▸ AUFGABE:
Gib den Inhalt des Quelltexts über Nelarabin in drei Sätzen wieder.

Patienten haben unter der Behandlung mit Nelarabin ein potenzielles Risiko, während der Behandlung und einige Tage danach an Somnolenz zu leiden. Die Patienten müssen gewarnt werden, dass Somnolenz die Durchführung anspruchsvoller Tätigkeiten wie Autofahren beeinflussen kann.
Tierexperimentelle Studien haben eine Reproduktionstoxizität einschließlich Missbildungen gezeigt. Eine Exposition in der Schwangerschaft kann wahrscheinlich zu Anomalien und Missbildungen des Fötus führen. Deshalb darf Nelarabin nicht während der Schwangerschaft verwendet werden, es sei denn, dies ist zwingend erforderlich. Sollte eine Patientin unter der Behandlung mit Nelarabin schwanger werden, muss sie über mögliche Gefahren für ihr ungeborenes Kind aufgeklärt werden.
Die Exkretion von Nelarabin in die Muttermilch wurde am Tier nicht untersucht. Wegen der Möglichkeit schwerer Nebenwirkungen bei Säuglingen sollte jedoch abgestillt werden.

▸ EXTRAHIERTE INFORMATIONEN:
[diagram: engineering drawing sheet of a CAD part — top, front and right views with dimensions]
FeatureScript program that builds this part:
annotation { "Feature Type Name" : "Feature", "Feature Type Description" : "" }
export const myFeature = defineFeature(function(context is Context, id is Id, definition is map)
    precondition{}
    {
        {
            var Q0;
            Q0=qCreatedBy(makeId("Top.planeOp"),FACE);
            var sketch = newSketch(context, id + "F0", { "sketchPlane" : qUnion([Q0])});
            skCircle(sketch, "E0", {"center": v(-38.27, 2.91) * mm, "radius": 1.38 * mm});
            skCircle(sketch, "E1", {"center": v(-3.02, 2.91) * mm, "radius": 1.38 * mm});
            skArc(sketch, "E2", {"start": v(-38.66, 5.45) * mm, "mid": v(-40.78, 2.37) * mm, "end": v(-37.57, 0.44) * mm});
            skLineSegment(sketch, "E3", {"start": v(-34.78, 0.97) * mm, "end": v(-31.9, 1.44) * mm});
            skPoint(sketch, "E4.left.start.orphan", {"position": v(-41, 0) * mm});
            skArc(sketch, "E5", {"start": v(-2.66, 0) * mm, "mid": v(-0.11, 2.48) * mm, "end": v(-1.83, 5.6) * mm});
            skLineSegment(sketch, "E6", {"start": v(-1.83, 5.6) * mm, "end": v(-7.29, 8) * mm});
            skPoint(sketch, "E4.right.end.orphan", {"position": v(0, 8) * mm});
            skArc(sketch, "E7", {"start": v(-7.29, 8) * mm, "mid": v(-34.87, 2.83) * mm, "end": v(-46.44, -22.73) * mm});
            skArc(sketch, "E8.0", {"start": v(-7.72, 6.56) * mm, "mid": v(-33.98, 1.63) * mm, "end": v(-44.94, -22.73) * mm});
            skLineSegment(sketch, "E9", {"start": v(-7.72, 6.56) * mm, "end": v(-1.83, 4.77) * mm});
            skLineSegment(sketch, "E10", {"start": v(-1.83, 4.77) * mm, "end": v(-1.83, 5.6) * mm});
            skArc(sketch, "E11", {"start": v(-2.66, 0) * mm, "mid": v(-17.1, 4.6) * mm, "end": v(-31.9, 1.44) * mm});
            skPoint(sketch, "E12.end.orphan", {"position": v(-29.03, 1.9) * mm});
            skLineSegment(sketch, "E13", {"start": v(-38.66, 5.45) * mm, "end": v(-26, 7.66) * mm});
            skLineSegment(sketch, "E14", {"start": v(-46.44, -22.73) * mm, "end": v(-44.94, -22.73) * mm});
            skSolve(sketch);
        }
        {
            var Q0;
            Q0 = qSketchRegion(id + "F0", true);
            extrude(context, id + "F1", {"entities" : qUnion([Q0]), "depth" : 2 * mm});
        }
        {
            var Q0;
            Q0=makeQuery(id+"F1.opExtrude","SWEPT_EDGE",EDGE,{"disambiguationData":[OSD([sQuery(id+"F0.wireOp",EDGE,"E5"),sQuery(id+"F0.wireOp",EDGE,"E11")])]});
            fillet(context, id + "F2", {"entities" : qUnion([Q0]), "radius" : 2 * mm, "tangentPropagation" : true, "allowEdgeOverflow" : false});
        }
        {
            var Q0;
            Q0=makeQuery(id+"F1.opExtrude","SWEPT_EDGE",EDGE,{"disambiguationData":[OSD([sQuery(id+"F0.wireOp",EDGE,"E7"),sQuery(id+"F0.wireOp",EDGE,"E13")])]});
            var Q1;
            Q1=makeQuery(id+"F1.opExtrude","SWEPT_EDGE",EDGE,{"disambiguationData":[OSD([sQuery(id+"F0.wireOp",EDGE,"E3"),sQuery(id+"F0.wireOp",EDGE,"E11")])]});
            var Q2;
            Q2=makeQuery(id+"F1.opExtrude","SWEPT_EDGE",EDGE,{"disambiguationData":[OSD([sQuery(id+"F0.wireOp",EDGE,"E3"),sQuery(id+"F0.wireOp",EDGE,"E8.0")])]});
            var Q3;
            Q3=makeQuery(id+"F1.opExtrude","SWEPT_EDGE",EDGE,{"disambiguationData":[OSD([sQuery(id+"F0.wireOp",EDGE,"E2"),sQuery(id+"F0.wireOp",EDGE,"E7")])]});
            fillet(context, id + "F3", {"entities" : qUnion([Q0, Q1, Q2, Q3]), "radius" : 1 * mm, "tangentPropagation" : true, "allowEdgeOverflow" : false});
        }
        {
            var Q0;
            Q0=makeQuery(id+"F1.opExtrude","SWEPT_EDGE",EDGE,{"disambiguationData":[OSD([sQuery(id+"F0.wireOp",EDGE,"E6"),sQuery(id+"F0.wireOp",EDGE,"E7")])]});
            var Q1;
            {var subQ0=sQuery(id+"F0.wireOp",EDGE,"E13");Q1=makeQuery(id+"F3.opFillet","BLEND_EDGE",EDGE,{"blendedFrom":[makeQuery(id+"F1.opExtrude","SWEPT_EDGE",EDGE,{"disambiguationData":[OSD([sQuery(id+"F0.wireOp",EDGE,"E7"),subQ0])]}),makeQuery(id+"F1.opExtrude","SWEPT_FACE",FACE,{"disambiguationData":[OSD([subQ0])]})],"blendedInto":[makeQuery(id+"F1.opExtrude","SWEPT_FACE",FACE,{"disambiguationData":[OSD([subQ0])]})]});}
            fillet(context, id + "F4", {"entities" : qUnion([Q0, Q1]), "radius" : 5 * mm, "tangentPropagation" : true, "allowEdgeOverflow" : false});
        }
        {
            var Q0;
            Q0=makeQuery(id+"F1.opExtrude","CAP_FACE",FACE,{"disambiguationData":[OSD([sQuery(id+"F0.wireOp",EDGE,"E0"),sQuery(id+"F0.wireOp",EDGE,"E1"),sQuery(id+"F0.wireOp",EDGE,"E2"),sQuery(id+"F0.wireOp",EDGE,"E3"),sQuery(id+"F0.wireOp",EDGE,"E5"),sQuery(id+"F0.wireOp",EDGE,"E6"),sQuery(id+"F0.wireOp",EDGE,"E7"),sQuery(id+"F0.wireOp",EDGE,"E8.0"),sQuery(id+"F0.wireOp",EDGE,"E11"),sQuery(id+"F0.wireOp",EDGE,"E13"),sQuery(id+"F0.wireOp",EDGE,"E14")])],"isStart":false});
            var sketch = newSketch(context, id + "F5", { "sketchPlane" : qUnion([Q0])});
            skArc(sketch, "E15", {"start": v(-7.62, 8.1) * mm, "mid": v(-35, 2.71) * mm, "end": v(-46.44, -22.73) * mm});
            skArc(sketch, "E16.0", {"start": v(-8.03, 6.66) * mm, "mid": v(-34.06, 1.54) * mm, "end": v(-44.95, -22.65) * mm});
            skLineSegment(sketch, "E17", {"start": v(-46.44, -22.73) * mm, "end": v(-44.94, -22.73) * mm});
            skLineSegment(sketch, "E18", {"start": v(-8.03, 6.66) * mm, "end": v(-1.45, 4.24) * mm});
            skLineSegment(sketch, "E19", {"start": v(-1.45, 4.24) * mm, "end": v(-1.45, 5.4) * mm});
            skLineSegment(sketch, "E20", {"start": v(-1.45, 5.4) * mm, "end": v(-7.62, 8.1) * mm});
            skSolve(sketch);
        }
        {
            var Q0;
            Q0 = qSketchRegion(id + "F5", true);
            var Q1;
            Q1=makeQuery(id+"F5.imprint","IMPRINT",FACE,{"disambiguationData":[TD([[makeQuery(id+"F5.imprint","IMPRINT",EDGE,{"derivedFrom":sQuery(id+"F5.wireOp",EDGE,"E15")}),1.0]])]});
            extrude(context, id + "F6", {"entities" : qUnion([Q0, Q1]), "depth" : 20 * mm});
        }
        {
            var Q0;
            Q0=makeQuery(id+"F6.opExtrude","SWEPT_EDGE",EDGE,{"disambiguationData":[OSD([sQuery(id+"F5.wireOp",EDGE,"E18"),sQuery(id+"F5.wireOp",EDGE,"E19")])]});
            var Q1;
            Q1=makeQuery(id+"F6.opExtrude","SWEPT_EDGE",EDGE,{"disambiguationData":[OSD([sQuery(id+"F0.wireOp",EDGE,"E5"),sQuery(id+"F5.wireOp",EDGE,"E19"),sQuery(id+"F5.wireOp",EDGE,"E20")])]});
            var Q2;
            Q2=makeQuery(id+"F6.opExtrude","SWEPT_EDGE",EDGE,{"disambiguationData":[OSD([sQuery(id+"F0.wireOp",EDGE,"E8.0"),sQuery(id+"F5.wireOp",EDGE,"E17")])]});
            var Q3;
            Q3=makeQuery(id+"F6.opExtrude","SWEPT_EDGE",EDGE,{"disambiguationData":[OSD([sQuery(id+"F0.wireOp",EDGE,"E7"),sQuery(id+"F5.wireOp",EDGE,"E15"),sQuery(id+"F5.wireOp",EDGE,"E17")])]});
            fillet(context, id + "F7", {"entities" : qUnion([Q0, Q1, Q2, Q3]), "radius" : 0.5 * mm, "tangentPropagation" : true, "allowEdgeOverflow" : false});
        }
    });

▸ ANTWORTFELD:
Während der Behandlung mit Nelarabin und einige Tage danach können Patienten an Somnolenz leiden, die anspruchsvolle Tätigkeiten wie Autofahren beeinflussen kann. Weil Tierstudien eine Reproduktionstoxizität einschließlich Missbildungen gezeigt haben, darf Nelarabin in der Schwangerschaft nur bei zwingender Notwendigkeit verwendet werden. Die Exkretion in die Muttermilch wurde am Tier nicht untersucht, doch wegen möglicher schwerer Nebenwirkungen bei Säuglingen sollte abgestillt werden.